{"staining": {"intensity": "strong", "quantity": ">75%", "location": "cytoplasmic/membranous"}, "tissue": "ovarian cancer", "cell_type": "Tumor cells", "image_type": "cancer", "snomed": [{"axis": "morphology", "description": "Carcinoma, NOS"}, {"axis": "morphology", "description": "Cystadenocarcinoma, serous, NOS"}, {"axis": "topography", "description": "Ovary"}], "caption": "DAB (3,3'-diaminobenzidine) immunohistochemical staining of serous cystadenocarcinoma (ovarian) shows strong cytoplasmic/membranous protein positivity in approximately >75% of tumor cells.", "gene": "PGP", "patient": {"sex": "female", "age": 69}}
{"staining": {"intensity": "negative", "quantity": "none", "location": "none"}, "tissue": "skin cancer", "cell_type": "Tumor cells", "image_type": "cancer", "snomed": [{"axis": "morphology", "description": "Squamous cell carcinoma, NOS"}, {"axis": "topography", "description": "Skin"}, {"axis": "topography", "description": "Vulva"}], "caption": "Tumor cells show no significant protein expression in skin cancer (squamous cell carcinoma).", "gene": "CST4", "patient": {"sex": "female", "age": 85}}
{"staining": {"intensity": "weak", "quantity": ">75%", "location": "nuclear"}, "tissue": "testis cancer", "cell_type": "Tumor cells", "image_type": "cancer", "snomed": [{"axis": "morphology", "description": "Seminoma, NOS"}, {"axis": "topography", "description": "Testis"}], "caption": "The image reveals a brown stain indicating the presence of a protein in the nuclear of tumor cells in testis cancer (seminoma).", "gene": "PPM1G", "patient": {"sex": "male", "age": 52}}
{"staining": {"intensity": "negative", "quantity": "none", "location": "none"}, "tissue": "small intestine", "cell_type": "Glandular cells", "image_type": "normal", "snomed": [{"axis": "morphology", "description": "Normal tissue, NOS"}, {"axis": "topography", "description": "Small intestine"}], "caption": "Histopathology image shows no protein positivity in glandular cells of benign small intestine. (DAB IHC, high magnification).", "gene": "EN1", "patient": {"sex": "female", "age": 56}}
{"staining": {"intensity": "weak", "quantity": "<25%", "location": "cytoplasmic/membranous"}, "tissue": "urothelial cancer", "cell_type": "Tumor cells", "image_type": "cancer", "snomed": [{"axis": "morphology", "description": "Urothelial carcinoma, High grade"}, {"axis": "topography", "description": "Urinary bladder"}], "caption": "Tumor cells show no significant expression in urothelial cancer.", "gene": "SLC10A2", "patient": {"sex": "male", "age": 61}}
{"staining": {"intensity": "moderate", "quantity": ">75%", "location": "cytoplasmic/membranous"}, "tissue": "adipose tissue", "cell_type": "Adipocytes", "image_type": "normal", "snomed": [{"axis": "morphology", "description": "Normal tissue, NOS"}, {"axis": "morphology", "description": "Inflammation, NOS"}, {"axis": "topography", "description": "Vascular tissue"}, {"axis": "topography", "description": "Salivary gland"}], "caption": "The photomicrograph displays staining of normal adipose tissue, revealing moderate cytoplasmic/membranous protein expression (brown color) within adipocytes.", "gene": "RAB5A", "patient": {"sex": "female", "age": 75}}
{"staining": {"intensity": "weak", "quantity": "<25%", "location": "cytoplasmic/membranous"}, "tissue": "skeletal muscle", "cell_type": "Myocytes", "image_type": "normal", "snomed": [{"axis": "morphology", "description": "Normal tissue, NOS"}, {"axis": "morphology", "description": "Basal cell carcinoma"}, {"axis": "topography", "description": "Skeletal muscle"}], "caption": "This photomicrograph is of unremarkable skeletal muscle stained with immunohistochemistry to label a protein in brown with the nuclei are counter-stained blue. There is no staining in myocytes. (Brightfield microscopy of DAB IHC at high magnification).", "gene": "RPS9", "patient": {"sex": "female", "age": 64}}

════════════════════

Your objective ▸ Would you show each line of the material above that contains the string "none"?

Response box ▸
{"staining": {"intensity": "negative", "quantity": "none", "location": "none"}, "tissue": "skin cancer", "cell_type": "Tumor cells", "image_type": "cancer", "snomed": [{"axis": "morphology", "description": "Squamous cell carcinoma, NOS"}, {"axis": "topography", "description": "Skin"}, {"axis": "topography", "description": "Vulva"}], "caption": "Tumor cells show no significant protein expression in skin cancer (squamous cell carcinoma).", "gene": "CST4", "patient": {"sex": "female", "age": 85}}
{"staining": {"intensity": "negative", "quantity": "none", "location": "none"}, "tissue": "small intestine", "cell_type": "Glandular cells", "image_type": "normal", "snomed": [{"axis": "morphology", "description": "Normal tissue, NOS"}, {"axis": "topography", "description": "Small intestine"}], "caption": "Histopathology image shows no protein positivity in glandular cells of benign small intestine. (DAB IHC, high magnification).", "gene": "EN1", "patient": {"sex": "female", "age": 56}}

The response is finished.